- _SET TASK_:
Render the stretch of items from the line containing "scientific name: Lonicera japonica" through the line containing "scientific name: Sclerocactus johnsonii" as a two-column CSV with the headers field and value. Give one row per line, with each entry in its own quoted field and any line breaks changed to spaces.

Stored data
________________________________________

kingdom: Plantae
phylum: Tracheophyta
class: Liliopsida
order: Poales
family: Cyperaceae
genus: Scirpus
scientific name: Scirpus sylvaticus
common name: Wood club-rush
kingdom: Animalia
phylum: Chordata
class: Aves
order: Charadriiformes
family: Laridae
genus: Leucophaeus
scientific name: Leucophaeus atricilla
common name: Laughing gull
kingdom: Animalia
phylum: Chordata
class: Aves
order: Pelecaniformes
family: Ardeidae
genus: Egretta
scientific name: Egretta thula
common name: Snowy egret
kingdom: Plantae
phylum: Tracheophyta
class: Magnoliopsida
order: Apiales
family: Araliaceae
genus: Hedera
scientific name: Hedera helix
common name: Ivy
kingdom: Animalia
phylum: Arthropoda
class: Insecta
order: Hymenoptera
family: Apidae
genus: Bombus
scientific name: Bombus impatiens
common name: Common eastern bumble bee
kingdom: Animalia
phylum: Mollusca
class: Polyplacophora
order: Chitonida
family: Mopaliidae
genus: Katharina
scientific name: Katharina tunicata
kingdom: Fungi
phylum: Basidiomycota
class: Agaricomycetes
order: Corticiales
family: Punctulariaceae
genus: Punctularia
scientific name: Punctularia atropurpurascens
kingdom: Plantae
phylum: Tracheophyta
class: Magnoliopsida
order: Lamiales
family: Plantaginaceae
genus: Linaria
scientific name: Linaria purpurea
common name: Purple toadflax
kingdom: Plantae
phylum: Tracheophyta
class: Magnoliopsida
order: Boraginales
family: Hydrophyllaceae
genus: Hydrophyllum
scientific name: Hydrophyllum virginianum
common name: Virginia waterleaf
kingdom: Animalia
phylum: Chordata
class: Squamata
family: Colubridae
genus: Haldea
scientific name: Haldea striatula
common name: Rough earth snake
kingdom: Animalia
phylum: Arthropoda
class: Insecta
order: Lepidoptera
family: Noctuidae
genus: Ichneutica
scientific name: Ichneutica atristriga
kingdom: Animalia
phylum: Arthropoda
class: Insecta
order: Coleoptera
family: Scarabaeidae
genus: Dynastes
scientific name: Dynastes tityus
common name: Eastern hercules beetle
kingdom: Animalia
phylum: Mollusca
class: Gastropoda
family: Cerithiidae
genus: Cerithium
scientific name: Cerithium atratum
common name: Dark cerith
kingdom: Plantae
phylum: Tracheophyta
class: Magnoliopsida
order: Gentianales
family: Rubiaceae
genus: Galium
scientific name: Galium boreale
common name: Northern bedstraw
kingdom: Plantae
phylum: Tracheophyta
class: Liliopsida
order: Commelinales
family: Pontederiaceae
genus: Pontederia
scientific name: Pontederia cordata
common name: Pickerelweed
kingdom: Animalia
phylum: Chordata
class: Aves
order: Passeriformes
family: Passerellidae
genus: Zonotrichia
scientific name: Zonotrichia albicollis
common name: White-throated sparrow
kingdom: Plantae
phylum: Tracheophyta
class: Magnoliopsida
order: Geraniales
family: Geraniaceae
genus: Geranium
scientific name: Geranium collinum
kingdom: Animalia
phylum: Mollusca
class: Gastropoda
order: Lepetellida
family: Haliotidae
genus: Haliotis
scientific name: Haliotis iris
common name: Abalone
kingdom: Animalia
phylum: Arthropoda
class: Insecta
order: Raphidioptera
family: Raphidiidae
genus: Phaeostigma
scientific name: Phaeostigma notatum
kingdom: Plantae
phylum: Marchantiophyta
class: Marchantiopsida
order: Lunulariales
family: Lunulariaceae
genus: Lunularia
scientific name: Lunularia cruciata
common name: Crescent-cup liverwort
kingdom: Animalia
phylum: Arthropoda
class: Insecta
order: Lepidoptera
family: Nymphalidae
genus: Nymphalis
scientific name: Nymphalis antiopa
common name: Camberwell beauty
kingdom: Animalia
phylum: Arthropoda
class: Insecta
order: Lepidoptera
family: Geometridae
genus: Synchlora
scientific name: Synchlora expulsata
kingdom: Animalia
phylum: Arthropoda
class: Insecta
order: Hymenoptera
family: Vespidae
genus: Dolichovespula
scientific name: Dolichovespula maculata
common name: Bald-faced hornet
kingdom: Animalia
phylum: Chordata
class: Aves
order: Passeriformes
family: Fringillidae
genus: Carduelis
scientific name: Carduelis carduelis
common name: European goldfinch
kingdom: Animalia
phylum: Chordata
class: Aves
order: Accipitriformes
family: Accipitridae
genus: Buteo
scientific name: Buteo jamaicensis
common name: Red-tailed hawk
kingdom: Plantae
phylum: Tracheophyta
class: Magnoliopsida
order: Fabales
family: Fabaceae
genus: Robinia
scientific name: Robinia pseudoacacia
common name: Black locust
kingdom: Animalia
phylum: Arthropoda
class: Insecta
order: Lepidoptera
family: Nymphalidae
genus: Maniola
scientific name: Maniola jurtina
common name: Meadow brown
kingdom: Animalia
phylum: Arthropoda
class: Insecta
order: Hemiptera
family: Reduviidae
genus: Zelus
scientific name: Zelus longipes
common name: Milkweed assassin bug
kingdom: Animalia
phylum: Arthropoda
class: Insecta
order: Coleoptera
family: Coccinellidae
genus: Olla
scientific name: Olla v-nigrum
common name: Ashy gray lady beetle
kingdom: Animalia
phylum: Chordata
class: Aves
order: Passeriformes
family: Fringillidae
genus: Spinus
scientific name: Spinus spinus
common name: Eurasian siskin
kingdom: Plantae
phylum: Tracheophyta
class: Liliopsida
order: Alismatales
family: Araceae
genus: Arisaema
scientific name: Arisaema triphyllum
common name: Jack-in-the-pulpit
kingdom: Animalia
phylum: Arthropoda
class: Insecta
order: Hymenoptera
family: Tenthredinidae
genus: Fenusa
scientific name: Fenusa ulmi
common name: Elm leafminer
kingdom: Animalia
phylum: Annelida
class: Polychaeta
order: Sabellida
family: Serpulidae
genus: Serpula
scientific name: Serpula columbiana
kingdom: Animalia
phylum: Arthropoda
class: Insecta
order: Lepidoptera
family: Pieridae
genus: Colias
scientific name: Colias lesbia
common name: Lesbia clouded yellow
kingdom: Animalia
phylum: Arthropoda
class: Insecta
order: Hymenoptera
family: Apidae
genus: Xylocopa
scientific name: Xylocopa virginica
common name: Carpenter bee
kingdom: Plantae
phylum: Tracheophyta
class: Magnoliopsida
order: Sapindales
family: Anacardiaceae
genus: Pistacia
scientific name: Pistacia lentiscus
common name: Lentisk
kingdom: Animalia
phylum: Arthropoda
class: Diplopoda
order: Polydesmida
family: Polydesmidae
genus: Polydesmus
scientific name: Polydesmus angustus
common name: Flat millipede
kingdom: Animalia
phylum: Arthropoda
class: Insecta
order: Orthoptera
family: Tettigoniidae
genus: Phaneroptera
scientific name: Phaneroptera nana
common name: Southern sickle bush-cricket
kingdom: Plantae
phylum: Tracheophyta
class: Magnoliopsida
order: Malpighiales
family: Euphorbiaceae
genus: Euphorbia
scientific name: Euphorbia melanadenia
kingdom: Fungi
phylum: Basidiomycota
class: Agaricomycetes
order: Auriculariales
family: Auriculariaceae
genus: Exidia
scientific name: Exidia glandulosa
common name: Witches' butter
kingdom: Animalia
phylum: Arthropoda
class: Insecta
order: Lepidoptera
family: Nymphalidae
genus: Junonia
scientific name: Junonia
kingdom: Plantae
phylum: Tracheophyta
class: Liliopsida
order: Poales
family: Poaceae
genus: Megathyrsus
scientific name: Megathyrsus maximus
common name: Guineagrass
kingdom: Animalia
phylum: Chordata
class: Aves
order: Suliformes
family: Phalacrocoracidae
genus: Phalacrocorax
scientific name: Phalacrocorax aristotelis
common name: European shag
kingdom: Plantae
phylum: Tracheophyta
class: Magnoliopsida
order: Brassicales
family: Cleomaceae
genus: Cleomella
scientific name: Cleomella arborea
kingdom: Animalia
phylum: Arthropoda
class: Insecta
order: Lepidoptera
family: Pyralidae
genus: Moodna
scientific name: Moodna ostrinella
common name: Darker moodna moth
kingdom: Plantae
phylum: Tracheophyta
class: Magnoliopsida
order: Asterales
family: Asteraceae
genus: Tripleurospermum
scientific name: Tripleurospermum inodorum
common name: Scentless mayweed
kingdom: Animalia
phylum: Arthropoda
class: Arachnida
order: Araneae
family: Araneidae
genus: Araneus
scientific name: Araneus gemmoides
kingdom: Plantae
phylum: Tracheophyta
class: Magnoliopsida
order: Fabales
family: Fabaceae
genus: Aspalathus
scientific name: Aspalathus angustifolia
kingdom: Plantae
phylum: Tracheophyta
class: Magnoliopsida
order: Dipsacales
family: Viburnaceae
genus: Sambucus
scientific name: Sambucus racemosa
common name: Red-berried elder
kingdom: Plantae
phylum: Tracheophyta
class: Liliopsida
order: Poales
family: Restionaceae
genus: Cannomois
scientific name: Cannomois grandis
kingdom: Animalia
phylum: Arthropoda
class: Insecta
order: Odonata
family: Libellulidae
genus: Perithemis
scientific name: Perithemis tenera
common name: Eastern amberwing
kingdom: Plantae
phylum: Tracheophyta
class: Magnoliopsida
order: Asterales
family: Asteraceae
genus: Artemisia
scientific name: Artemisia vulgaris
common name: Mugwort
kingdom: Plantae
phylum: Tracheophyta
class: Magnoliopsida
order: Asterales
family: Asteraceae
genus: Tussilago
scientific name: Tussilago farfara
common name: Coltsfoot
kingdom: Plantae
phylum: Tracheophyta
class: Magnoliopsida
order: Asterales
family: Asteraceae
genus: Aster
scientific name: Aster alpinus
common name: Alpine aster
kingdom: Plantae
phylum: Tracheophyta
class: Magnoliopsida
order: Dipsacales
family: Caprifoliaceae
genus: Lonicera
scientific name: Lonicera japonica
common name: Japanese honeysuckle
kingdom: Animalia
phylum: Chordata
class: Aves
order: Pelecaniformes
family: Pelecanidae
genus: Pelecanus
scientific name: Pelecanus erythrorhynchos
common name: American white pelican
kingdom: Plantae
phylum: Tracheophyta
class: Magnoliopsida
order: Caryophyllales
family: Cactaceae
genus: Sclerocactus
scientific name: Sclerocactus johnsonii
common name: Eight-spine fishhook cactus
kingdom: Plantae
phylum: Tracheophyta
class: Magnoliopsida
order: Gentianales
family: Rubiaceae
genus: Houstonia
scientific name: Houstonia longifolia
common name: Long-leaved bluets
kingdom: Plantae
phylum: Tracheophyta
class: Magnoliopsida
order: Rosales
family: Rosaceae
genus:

________________________________________

- _FINAL ANSWER_:
field,value
"scientific name:","Lonicera japonica"
"common name:","Japanese honeysuckle"
"kingdom:","Animalia"
"phylum:","Chordata"
"class:","Aves"
"order:","Pelecaniformes"
"family:","Pelecanidae"
"genus:","Pelecanus"
"scientific name:","Pelecanus erythrorhynchos"
"common name:","American white pelican"
"kingdom:","Plantae"
"phylum:","Tracheophyta"
"class:","Magnoliopsida"
"order:","Caryophyllales"
"family:","Cactaceae"
"genus:","Sclerocactus"
"scientific name:","Sclerocactus johnsonii"